Russian gas pipeline’s major leakage could be termed as the key catalyst that recalled the market bears amid fears that the European energy supplies are far from return. Adding to the woes were chatters of the PBOC’s efforts to defend the yuan, as well as the BOJ’s bond-buying to restrict the yen’s slump versus the US dollar.

Furthermore, upbeat US data and hawkish comments from the Fed speakers allowed the Treasury yields and the US dollar to remain on the bull’s table.

It should be noted that Australia’s upbeat Retail Sales failed to impress AUDUSD buyers due to the pair’s risk-barometer status while the downbeat comments from New Zealand’s policymakers weighed on the NZDUSD prices.

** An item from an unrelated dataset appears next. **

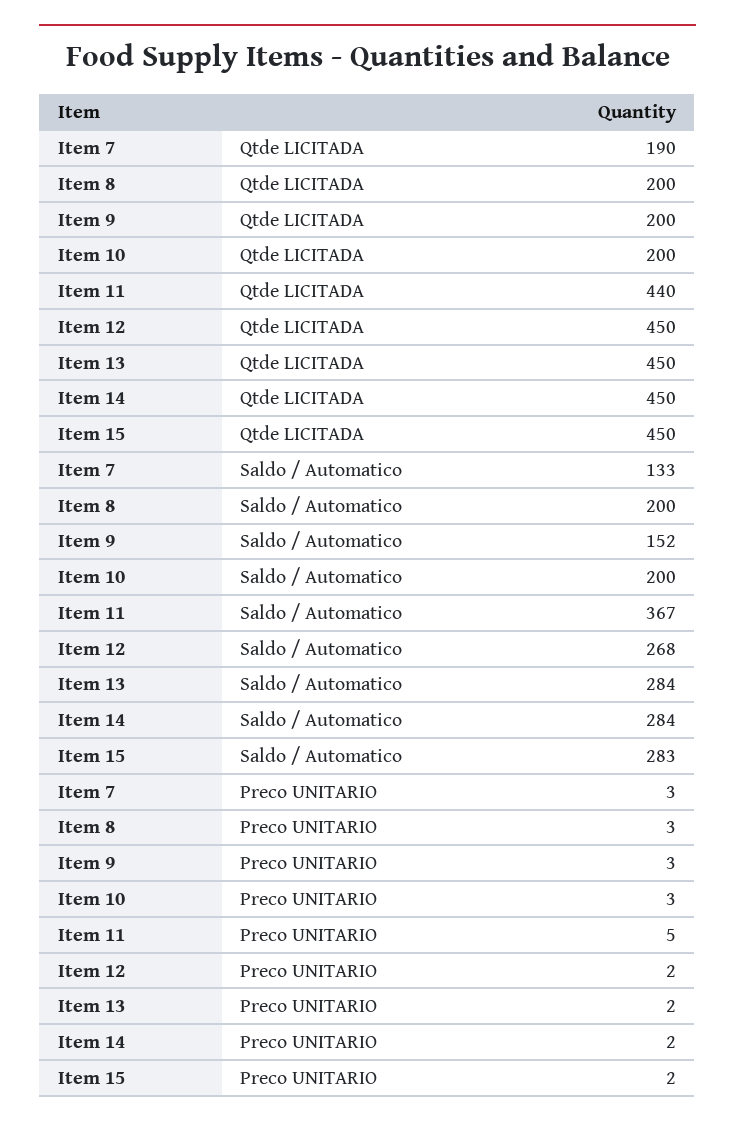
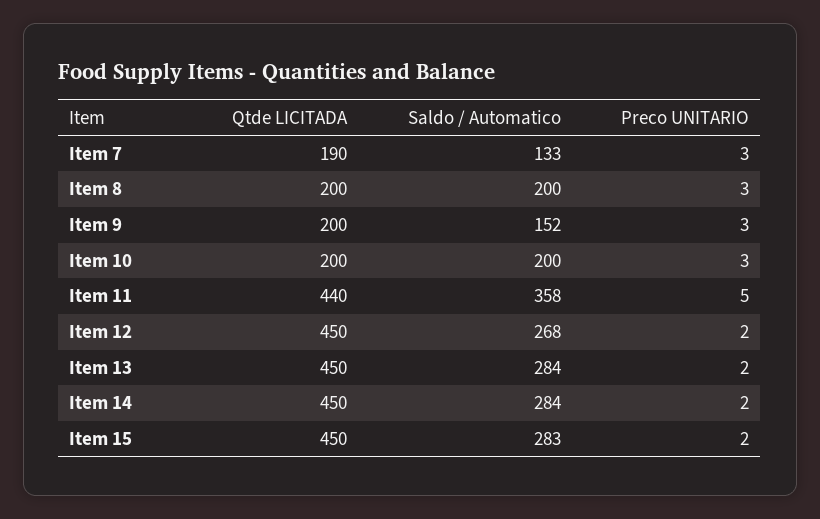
Item 11, Saldo / Automatico: 367 -> 358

As if the firmer USD and yields weren’t enough, downbeat headlines from China exerted additional pressure on gold prices. Alternatively, supply crunch woes, mainly linked to Russia and the hopes of output from the OPEC+, helped oil prices to defend the ground.

BTCUSD and ETHUSD bear the burden of Fed Chair Jerome Powell’s downbeat comments, as well as updates that inflows were down for the seventh consecutive week.

⏫ 🟢 Strong buy: AUDUSD

⏬ 🔴 Strong sell: ETHUSD

⬆️ 🟢 Buy: USD Index, USDCAD, Nasdaq, USDJPY

⬇️ 🔴 Sell: DAX, FTSE 100, gold, BTCUSD

Central banks, geopolitics in focus

Multiple central bank policymakers are up for speaking throughout the day and can infuse volatility into the markets. However, the US dollar is likely to remain on the front foot, which in could drown the prices of commodities and Antipodeans. It’s worth noting that the GBPUSD is an inch far from the record low and is likely to refresh the 1.0340 level.